Promotional single by TLC

from the album FanMail
- A-side: "No Scrubs"
- Released: December 29, 1998
- Recorded: 1998
- Genre: Electro; hip hop; R&B-techno;
- Length: 4:15
- Label: LaFace
- Songwriter: Dallas Austin
- Producer: Cyptron

= Silly Ho =

"Silly Ho" is a song recorded by American girl group TLC for their third studio album FanMail (1999). The song was written and produced by TLC's long-time collaborator Dallas Austin under his artificial intelligence alter ego pseudonym named Cyptron. Instead of Lisa "Left Eye" Lopes's vocals being on the song due to a busy schedule, Vic-E, the then temporary voice-based fourth member for the group's FanMail era, makes an appearance on the rap verse and provides ad-libs.

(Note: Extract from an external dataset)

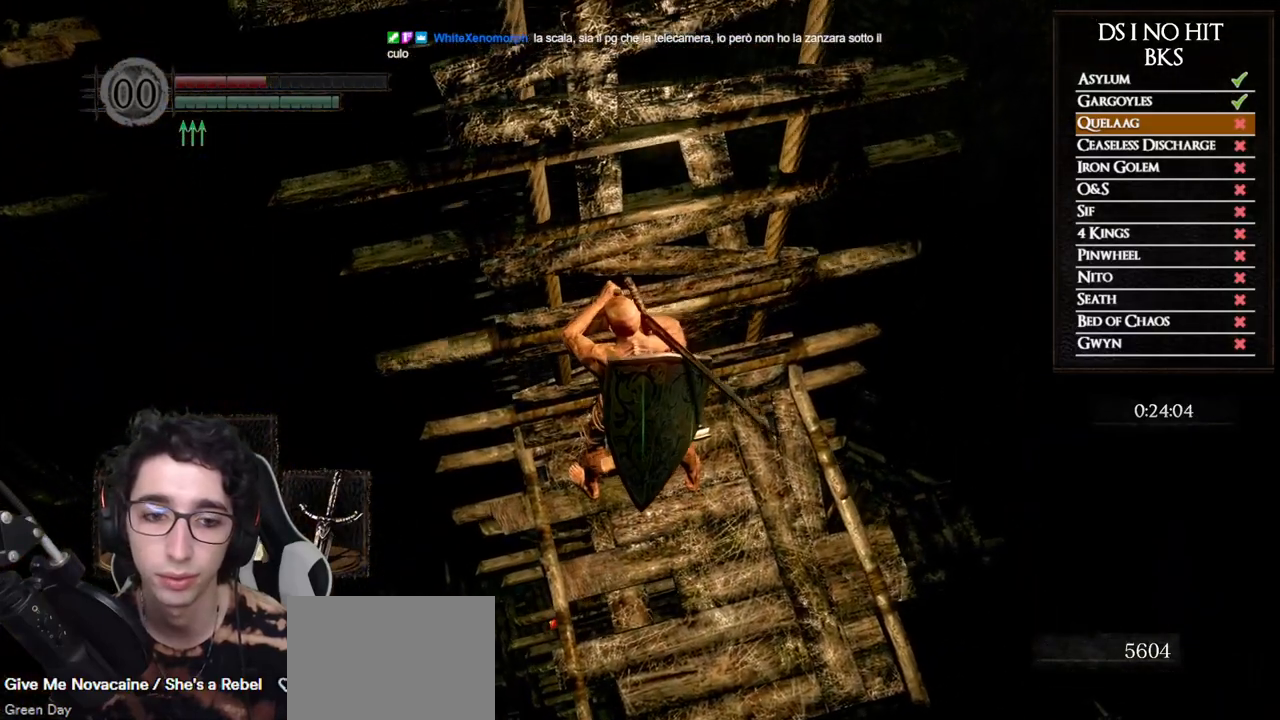
{"buttons": [], "left_stick": "center", "right_stick": "center", "events": [[67, "DPAD_DOWN", "down"], [67, "right_stick", "left"], [167, "DPAD_DOWN", "up"], [500, "right_stick", "center"]]}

The song was sent to radio stations as a promotional single prior to the release of FanMail and reached number 21 on the Billboard Hot R&B/Hip-Hop Songs chart. The song also peaked at number 59 on the Hot 100. "Silly Ho" received mixed reviews from music critics, who complimented the track itself while criticizing its misleading feminist lyrics.
It also featured on several compilation albums.

==Composition==
"Silly Ho" is a R&B-techno song that built on a foundation of "annoying sonic" burrs and "cutesy chop-suey" synths. The song along with "I'm Good At Being Bad" were said to crank up the "raunch level" for the girls. Two authors Kerry Mallan and Sharyn Pearce analyzed its content in their book Youth Cultures: Texts, Images, and Identities:

"[The song] describes the narrator as a woman who has never relied on her partner to buy her what she wants. Indeed the narrator describes how she bought her own rings, so overturning the conventional associations of rings with romance. Such a position of autonomy is compared with the sexual obligation incurred by the "silly ho" who will do whatever is required by her man."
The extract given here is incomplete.